One of the finest novels we’ve read in a long time, Chris Cleave’s Little Bee is an unputdownable work of heartrending sadness.
What happens when the paths of two young black sisters, their pursuing bunch of crazed oil rebels and a young White tourist couple from UK collide on a Nigerian beach?
A lot, actually. Enough to fit 266 pages of a paperback!
Set in the idyllic suburbs of London and partly in the antipodean lawless corner of Nigeria, Little Bee is the moving story of our young eponymous Nigerian asylum-seeker in the UK and Sarah, an adulterous middle class woman working as a magazine editor in London.
The book has two narrators, the 16-year-old Black girl Little Bee and the 30-year-old White woman Sarah, each taking turns to talk to us in alternating chapters.
If the brief encounter of Sarah and Little Bee on the edges of an African jungle turns out to be unforgettable, the longer second meeting in the London suburb happens under no less trying circumstances.
Chris Cleave has woven such a fine portrait of both characters that it’s hard to say whose story is the more touching.
Is it Little Bee’s, whose placid life in the village is changed forever after oil is discovered in the area and soon after suffers the loss of her parents and sister Nkiruka (she was the kind of girl that could make a man forget his troubles) at the hands of the cruel oil rebels. The short passage of her sister Nkiruka’s violent end is very painful and haunting, a reminder of the recurring tragedies in parts of the world where violence is often the norm and peace an aberration.

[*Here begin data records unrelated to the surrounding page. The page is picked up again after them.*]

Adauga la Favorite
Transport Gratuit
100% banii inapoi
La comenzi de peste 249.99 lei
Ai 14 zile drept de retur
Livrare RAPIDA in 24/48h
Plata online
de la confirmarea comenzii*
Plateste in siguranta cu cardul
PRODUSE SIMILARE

Or is the more touching profile Sarah’s, whose life takes a turn for the worse after the ill-fated Nigerian vacation to save her crumbling marriage only ends up in a bloody disaster on the desolate beach.

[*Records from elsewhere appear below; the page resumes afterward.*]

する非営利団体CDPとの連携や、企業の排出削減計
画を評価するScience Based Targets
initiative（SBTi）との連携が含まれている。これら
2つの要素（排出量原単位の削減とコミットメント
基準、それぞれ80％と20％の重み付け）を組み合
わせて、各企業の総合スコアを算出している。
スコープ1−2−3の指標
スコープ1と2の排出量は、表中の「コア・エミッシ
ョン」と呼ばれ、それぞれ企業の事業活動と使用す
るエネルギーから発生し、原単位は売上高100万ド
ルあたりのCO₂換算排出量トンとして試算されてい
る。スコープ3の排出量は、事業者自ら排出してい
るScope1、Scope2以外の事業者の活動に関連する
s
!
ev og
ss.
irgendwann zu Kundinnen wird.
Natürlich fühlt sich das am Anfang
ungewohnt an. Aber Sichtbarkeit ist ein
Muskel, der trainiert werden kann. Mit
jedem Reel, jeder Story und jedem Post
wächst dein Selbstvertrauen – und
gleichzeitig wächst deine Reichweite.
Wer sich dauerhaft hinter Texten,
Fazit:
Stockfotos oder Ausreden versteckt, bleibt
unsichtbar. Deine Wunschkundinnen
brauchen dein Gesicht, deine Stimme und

Cleave is a fine storyteller, weaving magic with his vivid description of the circumstances of the two women and their surroundings.
Here are a few nice paragraphs from the book to whet your appetite.
The following is the voice of Sarah:
I looked back at Andrew’s coffin and I thought about his face. I thought about it dead. How slowly he had died, over those last two years. How imperceptible it had been, that transition in his facial expression, from deadly serious to seriously dead. Already those two faces were blurring together for me. My husband alive and my husband dead–they now seemed only semidetached, as if under the coffin lid I would find the two of them fused like Siamese twins, eyes agape, looking to infinity in both directions. (P. 95)
Now, hear the voice of Little Bee:
Imagine how tired I would become, telling my story to the girls from back home. This is the real reason why no one tells us Africans anything. It is not because nobody has the time to sit down and explain the first world from first principles. Or maybe you would like to, but you can’t. Your culture has become sophisticated, like a computer, or a drug that you take for a headache. You can use it, but you cannot explain how it works. Certainly not to girls who stack up their firewood against the side of the house. (P.128)
The ending is sad and, to an extent, foreordained.
Of course, we wouldn’t expect any other conclusion in the dark continent.
It’s not in the destiny of Africans to experience happy endings.
If we have any cavils about the book, it’s the too mature voice of the 16-year-old Little Bee and the cheap quality binding that came apart before we could even complete reading this spellbinder (Amazon, it’s all your fault).
If you schmucks haven’t read the book or worse have no plans to read it, not to worry.
Tom Cruise’s ex, Nicole Kidman is making a movie based on the book. Apparently, she’ll play the role of Sarah.
Let’s see how faithful the movie is to the book.